START Text

Willie Nile spices things up.
Although Outpost in the Burbs shows normally host folk music acts, this night’s set was indeed folkish, albeit with a serious rock-and-roll twist. It was greatly inspired by the likes of Bon Jovi and Bruce Springsteen. Enter Joe D’Urso, whose lyrics and music greatly reminisce the old Jersey Shore. One of the numbers he delivered, entitled “Come Down With Me Tonight,” also known as “a love letter to Asbury Park.”
Even before he started performing, he expressed how happy he was to be at the Unitarian Universalist Congregation at his very first Outpost show. He kept the rock-and-roll spirit alive by taking the titular and literal “Rock-and-Roll Call.” He mentions rock luminaries including, but not limited to, Springsteen, Bob Dylan, Elvis Presley and others. He also half-jokingly said that the song was about someone who knew absolutely nothing about rock-and-roll. It was not until after I heard the song that I thought it would be impossible to know nothing about it. Elements of it are basically present in each type of music, whether listeners and performers alike realize it or not.
Some other songs he brought forth were “Sway” and “Don’t Lament.” The latter of which D’Urso aims to assure that mortality is not necessarily the end and no matter how much a deceased loved one is missed, the survivor can keep the memories and do the healthy thing by moving on with life. Once he finished his set, he further expressed that the best and warmest congregation is one where there is a room full of people and music. He is right.
For those who attended that show and would like to see him again, a list of shows in New York and New Jersey can be found online at jdcaravan.com.
The nearly sold-out crowd, young and older alike, started cheering and dancing as soon as Willie Nile and his band hit the stage, even before they began to perform. Willie Nile expressed happiness and excitement to be there. He proved it all the way as he and his band gave it all they had to keep everyone dancing, cheering, clapping and singing along throughout.
Some songs Willie Nile performed were “This is Our Time,” “Life on Bleecker Street” and “The Innocent Ones.” After those three numbers, he proved that there is definitely more to rock-and-roll than just hard vocals and guitars, as he slowed things down a bit with “Yet My Heart,” which is from his most recent album, American Ride.
Willie Nile later gave an anecdote about the very first record he bought by the Everly Brothers. He performed a cover of their famous song “Bye Bye Love.” He then told the audience that he loved coming to play at the Unitarian because it felt like a family there. That is the way it was meant to feel to begin with.

END Text

■ Assignment ■
Copy out the part of the concert review that begins at the words "For those who" and stops after "album, American Ride.". The records aren't needed for the work here.

START Record extracts

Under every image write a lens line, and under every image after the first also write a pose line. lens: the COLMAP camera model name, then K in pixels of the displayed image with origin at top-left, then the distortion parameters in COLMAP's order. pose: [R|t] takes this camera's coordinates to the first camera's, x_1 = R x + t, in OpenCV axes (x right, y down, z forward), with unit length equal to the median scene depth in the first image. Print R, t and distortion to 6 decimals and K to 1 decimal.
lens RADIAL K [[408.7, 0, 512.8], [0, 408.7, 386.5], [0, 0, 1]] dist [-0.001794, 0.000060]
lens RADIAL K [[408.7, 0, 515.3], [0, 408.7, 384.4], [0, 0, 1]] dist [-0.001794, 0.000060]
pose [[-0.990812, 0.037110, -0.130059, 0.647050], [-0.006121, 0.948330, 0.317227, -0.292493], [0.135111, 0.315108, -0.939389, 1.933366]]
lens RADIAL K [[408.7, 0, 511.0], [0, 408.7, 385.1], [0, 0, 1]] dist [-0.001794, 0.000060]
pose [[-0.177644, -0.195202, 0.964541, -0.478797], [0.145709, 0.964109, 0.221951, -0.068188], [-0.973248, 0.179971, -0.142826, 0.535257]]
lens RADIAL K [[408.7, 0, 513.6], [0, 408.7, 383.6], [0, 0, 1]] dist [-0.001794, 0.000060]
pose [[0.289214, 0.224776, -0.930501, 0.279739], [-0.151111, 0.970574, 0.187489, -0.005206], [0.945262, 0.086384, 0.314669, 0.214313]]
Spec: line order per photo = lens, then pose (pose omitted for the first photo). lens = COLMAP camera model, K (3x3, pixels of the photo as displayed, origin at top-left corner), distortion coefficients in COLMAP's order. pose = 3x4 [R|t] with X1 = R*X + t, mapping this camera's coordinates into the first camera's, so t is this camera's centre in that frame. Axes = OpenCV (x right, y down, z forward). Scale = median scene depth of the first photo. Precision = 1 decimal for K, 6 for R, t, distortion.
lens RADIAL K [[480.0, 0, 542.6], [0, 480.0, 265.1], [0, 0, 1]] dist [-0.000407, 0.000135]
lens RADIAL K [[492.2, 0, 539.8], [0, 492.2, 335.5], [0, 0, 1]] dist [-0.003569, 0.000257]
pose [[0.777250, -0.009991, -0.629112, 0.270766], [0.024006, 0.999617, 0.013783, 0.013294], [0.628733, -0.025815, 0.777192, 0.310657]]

END Record extracts

■ Response to the exercise ■
For those who attended that show and would like to see him again, a list of shows in New York and New Jersey can be found online at jdcaravan.com.
The nearly sold-out crowd, young and older alike, started cheering and dancing as soon as Willie Nile and his band hit the stage, even before they began to perform. Willie Nile expressed happiness and excitement to be there. He proved it all the way as he and his band gave it all they had to keep everyone dancing, cheering, clapping and singing along throughout.
Some songs Willie Nile performed were “This is Our Time,” “Life on Bleecker Street” and “The Innocent Ones.” After those three numbers, he proved that there is definitely more to rock-and-roll than just hard vocals and guitars, as he slowed things down a bit with “Yet My Heart,” which is from his most recent album, American Ride.